I don’t know where this story ends. I know where it starts though.

At various times since the dawn of technology-enabled government – since information about some of the big things in your life was held on computers – the cry goes out: “Why can’t we join all this up?” “Why do I have to keep telling government the same information time and time again?” “Why can’t I get at all the things that are important to me – all about ME – in one place?”

And other such variants. But you get the point – simple, obvious questions.

And as the years have ticked by, the progress made towards answering these questions has been…well, shabby, to say the least. Especially in proportion to the money that’s been spent in this area.

We’ve had talk of passports, of portals, of “Tell Us Once”, of Citizen Accounts. Of Gateways, single identifiers, and now, MyGov.

None of them, with the exception of the last one – for whom it’s too early to tell – have done very well. (Online, anyway. Tell Us Once has apparently being doing quite well in face-to-face service pilots.)

Isn’t that interesting? Simple questions. Obvious goals. But never any progress. Ah – the wise will say – that’s just because nobody in government wants to change. There are all these vested interests. We’d have to rewire the way everything worked. And – say the privacy campaigners – do you realise what you’re also doing here? Creating an environment where a future totalitarian government can control everything you do from that one place – and where the loss of that single picture of you would make your life completely unmanageable until it got sorted out again.

I’ll argue that there’s an even more obvious reason why progress falters and eventually stalls. Time after time.

Temptation.

The temptation to believe that such easy questions must have simple answers, and to keep on searching for them in the same way over and over again. Usually by starting with a simple model, getting frustrated by how quickly it gets complicated, then abandoning the work and starting with another simple model. Rather than the harder task.

Which is to ask: what’s the actual goal of this ‘personalisation’? For it’s really not as obvious as it may seem.

Some of you may stop reading at this point. Or find yourselves wanting to dodge the difficult questions. “Why make this more complicated than it needs to be?” you may think. Why, indeed? “Surely the goal is to make things simpler for the citizen, and less expensive for government? Like, durrr…”

The White Knight of Personalisation (and I’ve met a few over the years) generally says one of several stock things at this point. Here are a few of them: “All your data can be cross-referenced in any case by government: why the hang-up? Just accept this and build everything around one identifier, hey how about the National Insurance number?” “Let’s just do an account that doesn’t hold personal data, then we don’t need to make it too complicated.” “Ok, let’s start from scratch – let people just choose their own identifier, maybe their email address, and use that to log in”. Or the delightful line: “but I have accounts with my bank, and to buy things online – why does government have to be so different?” Believe me, I’ve heard them all. The “why is government different?” question needs a whole post to itself.

White Knights either wear suits and get paid a lot to try and crack the problem afresh, or step forward from the lower orders to show how simple it all is, and try to stick it to these greybeards in government who “just don’t get it”. Isn’t it a bit odd though how the Knights never actually demonstrate a workable solution, no matter where they come from? Shouldn’t that tell us something?

Work instructions:
a) In the post about joining up government services, which initiative has reportedly done quite well in face-to-face service pilots?
b) Carry on the post about joining up government services from the point where it stops.
The material that comes next is from a separate source.

Listed records:
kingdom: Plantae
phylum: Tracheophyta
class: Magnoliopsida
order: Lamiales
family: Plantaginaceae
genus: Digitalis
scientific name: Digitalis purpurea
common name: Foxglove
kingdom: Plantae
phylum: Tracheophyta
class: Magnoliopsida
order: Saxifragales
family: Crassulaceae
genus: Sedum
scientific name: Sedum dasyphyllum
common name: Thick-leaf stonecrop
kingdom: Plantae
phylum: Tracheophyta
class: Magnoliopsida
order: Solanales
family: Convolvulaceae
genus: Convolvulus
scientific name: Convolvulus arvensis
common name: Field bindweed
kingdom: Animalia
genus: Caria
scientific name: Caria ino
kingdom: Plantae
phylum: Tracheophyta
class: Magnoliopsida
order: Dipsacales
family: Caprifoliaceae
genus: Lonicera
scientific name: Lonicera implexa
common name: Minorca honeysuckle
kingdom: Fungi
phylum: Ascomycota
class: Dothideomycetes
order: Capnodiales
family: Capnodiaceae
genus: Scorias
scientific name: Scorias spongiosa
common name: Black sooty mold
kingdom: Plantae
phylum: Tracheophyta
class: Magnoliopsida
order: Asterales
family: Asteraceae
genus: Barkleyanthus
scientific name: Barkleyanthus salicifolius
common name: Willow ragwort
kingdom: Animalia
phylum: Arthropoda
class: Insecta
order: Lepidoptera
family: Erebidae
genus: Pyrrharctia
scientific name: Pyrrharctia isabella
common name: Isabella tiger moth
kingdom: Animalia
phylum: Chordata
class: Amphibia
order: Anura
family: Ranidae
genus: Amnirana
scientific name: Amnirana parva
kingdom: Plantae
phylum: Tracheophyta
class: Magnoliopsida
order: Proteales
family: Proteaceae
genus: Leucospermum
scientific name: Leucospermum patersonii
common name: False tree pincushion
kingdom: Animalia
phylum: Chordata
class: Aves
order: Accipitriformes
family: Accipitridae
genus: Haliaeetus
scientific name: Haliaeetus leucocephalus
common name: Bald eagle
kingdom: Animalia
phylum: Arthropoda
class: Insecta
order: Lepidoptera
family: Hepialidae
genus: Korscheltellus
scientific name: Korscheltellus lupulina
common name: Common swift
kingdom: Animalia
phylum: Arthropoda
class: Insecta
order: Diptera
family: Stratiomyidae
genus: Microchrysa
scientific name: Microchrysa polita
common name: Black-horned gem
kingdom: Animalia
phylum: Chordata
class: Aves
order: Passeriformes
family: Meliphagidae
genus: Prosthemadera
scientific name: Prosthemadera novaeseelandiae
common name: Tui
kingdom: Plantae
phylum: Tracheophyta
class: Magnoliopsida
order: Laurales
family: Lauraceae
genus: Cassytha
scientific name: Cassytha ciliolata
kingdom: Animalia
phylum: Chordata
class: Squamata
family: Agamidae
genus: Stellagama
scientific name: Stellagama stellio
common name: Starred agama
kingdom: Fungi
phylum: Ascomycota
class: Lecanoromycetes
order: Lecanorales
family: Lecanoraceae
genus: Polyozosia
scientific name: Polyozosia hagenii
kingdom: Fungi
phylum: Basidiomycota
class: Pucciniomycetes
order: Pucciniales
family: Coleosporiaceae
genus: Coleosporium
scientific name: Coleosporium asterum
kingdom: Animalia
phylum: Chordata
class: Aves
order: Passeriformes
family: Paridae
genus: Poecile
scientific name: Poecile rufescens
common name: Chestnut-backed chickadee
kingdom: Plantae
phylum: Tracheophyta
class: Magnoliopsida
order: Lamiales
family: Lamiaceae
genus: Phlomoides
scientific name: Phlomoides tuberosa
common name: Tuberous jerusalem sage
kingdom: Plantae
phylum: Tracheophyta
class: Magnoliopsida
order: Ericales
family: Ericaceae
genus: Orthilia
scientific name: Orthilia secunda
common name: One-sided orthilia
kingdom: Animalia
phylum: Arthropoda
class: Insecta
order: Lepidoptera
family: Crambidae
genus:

Results for each task:
a) Tell Us Once.

b)
(I owe an honourable mention here to The Tall Knight of Vendor Relationship Management – Google it when you have a moment – who may surface at some point and tell you the whole model is upside down, and people should be choosing what information they share with government, because that makes everything much cheaper and safer to manage. But I’m definitely not taking on that one in this piece.)

I can’t address every twist in this topic in one post by the way. It would become a very long, dreary read indeed, and perhaps detract from my main point. But here are just two of the many simple models of “a personal relationship with government” that you can use to illustrate the point about how it all complicates rather faster than you’d expect.

Case 1: the simple ‘account’. I just want somewhere I can bring together basic information relevant to me. My bin collection dates perhaps. And school terms. Local services for my area, not just generic national information. And reminders about stuff like my next MOT date. No personal data though. I don’t want it to be so secure that it’s hard to access, and I don’t want it holding information about me that will matter if it gets mislaid on a memory stick.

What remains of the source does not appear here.